Received 23 September 2015; Revised 7 December 2015; Accepted 8 December 2015

Academic Editor: Ramón M. Rodríguez-Dagnino

Copyright © 2015 Hassan S. Uraibi et al. This is an open access article distributed under the Creative Commons Attribution License, which permits unrestricted use, distribution, and reproduction in any medium, provided the original work is properly cited.

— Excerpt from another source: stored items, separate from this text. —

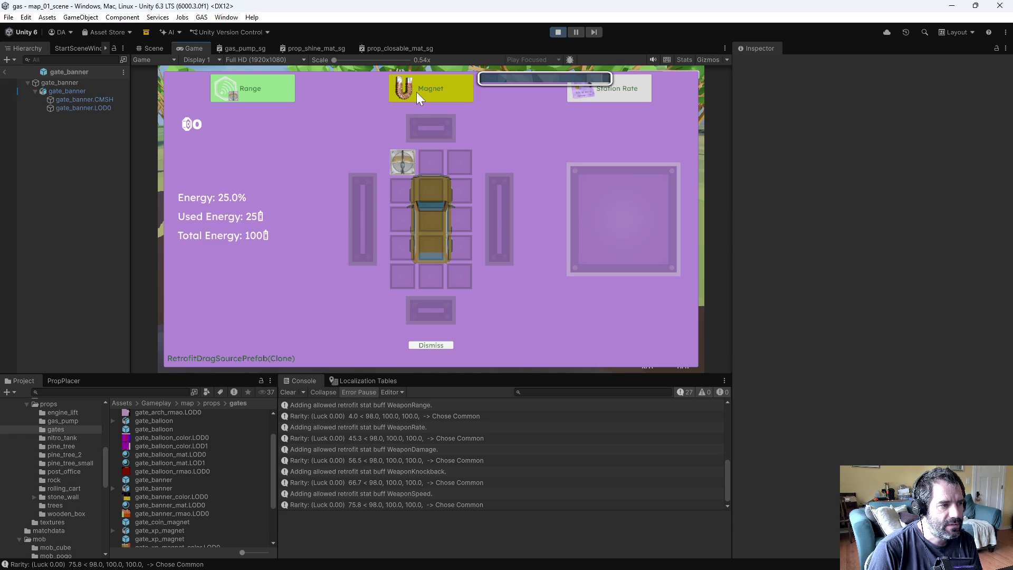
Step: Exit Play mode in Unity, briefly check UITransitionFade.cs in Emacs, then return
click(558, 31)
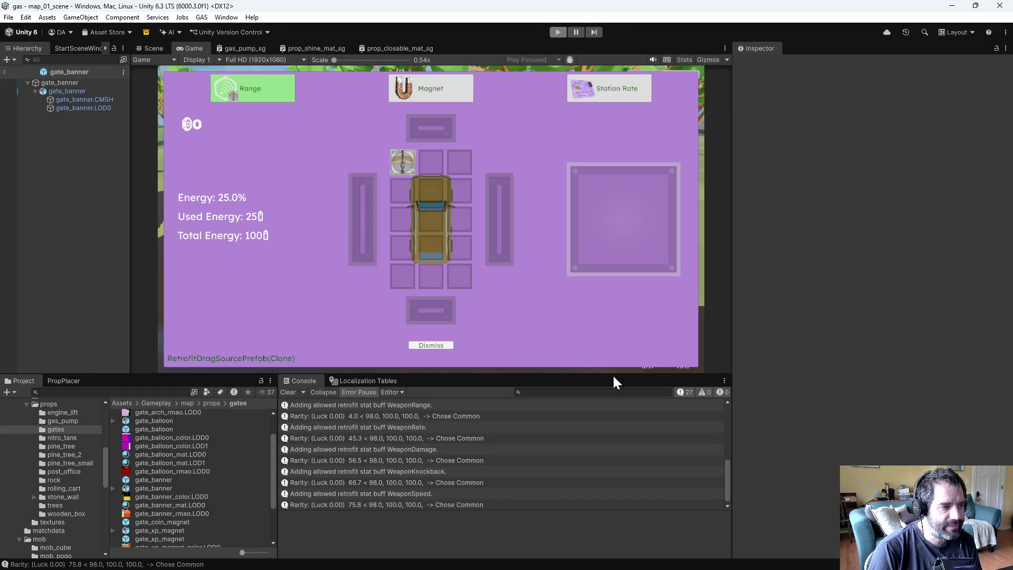
key(alt+Tab)
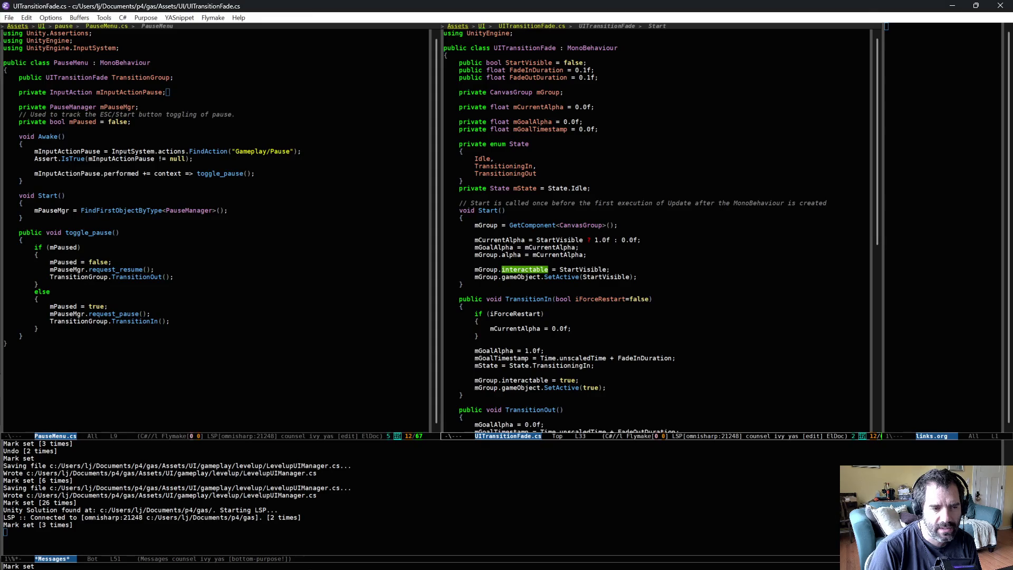
click(714, 295)
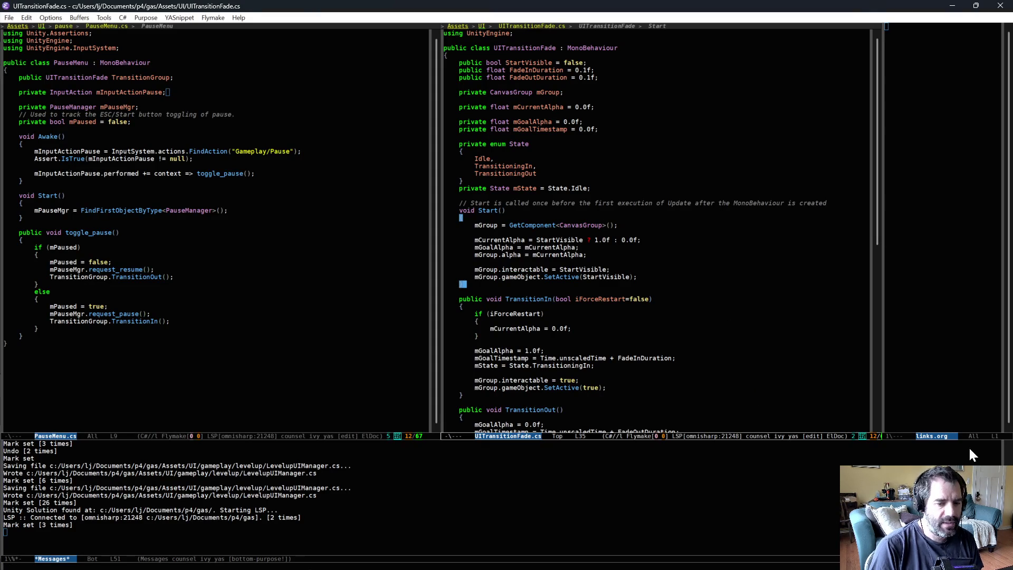
key(alt+Tab)
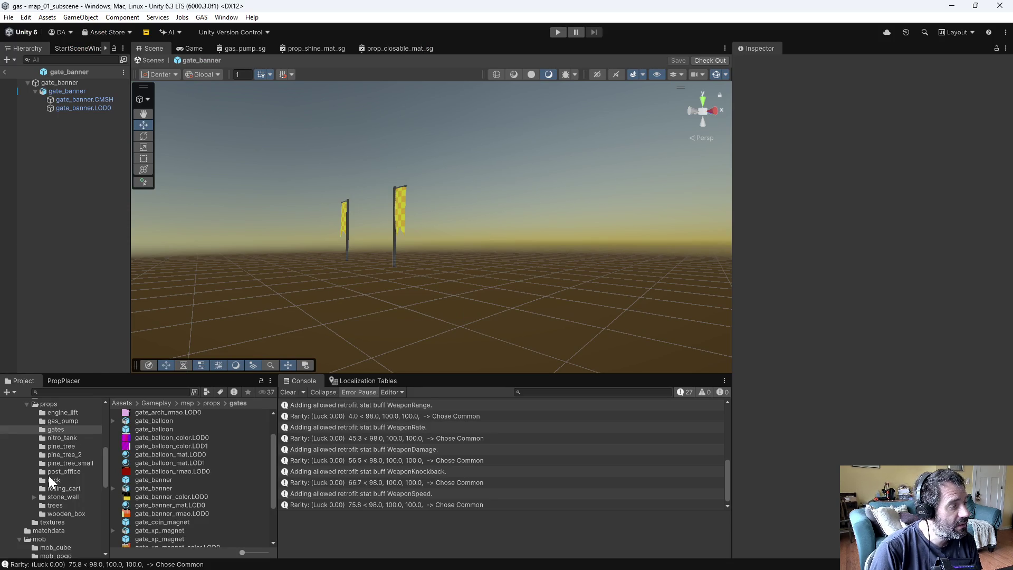
Step: Glance at the code editor, then open the UI tooltip_generators folder in the Project window
scroll(49, 476, up, 3)
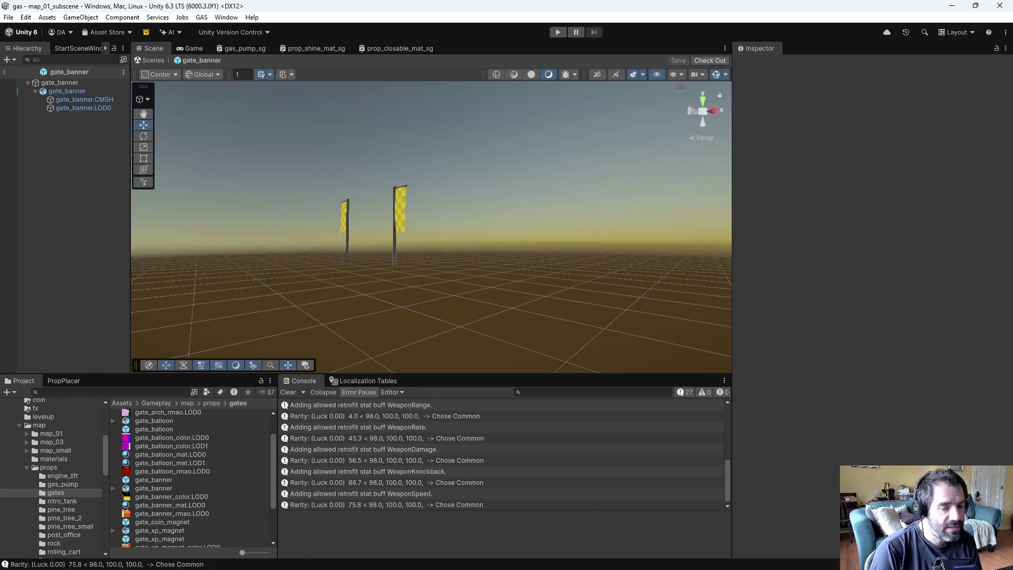
key(alt+Tab)
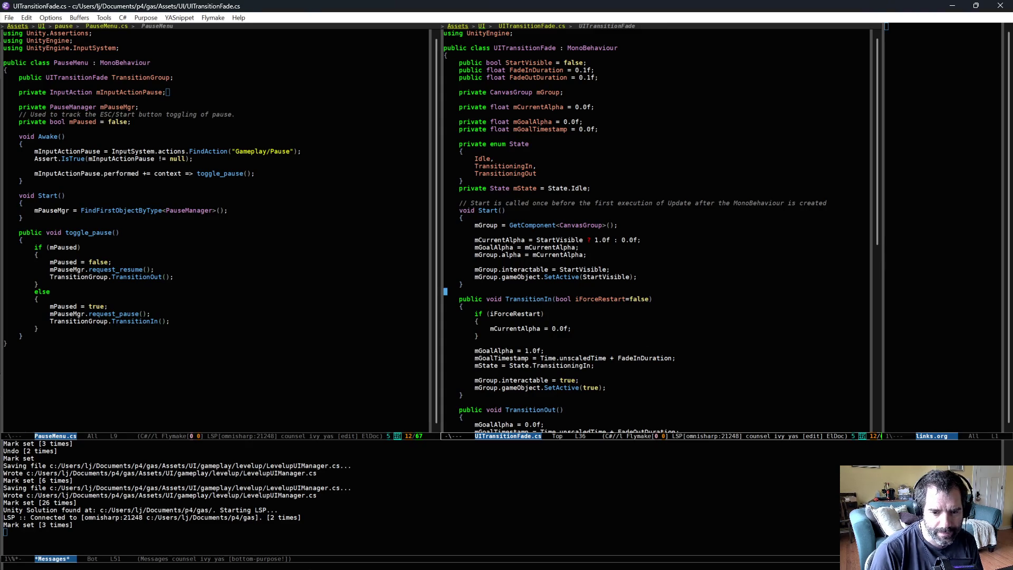
key(alt+Tab)
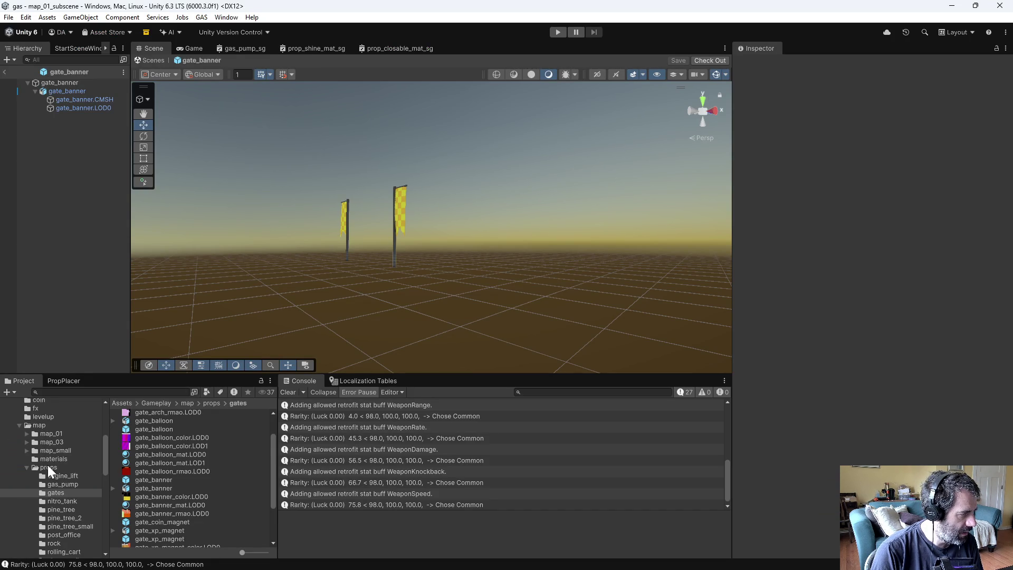
scroll(48, 464, down, 10)
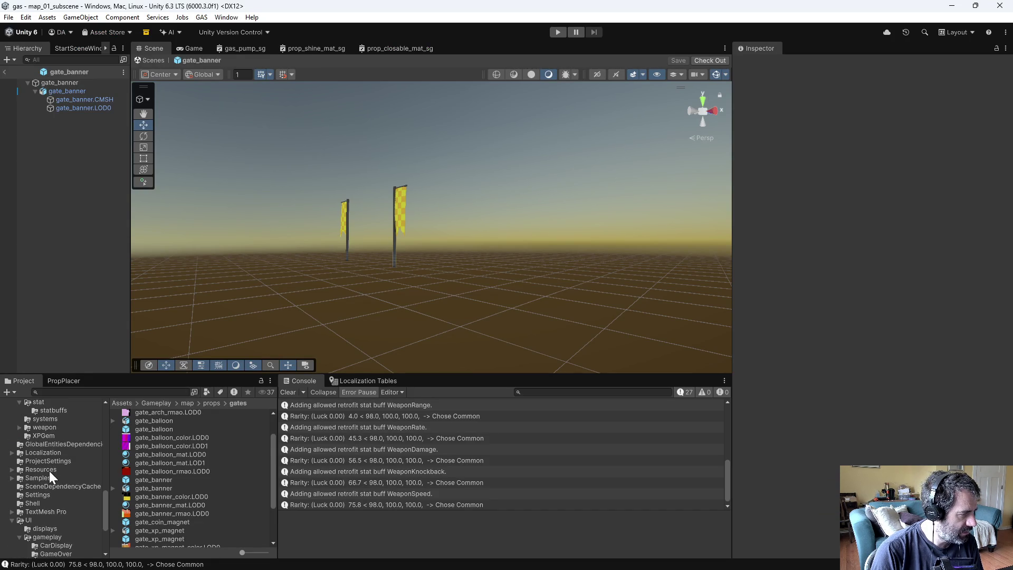
click(61, 548)
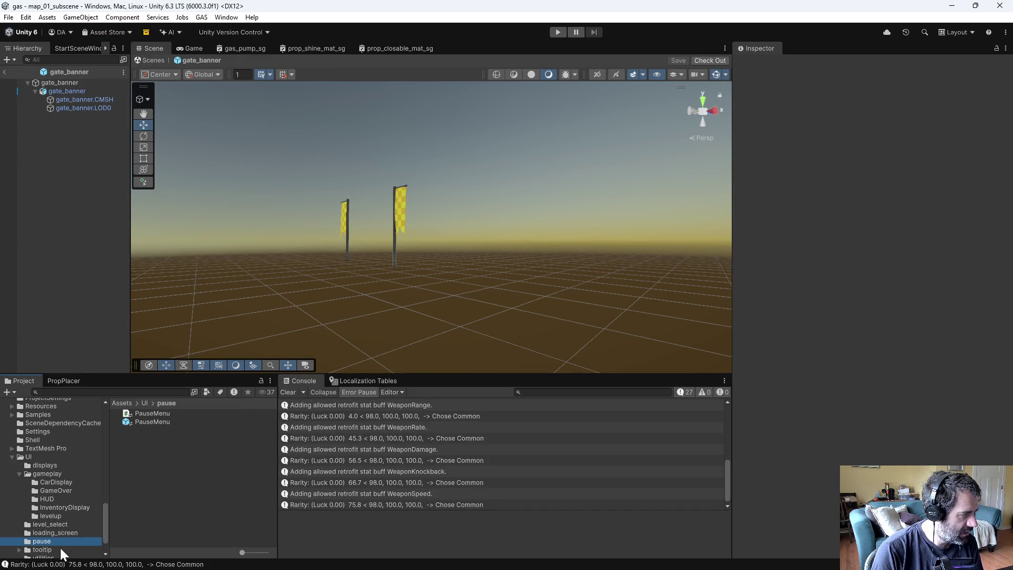
double_click(151, 414)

Stability selection (multisplit) approach is a variable selection procedure which relies on multisplit data to overcome the shortcomings that may occur to single-split data. Unfortunately, this procedure yields very poor results in the presence of outliers and other contamination in the original data. The problem becomes more complicated when the regression residuals are serially correlated. This paper presents a new robust stability selection procedure to remedy the combined problem of autocorrelation and outliers. We demonstrate the good performance of our proposed robust selection method using real air quality data and simulation study.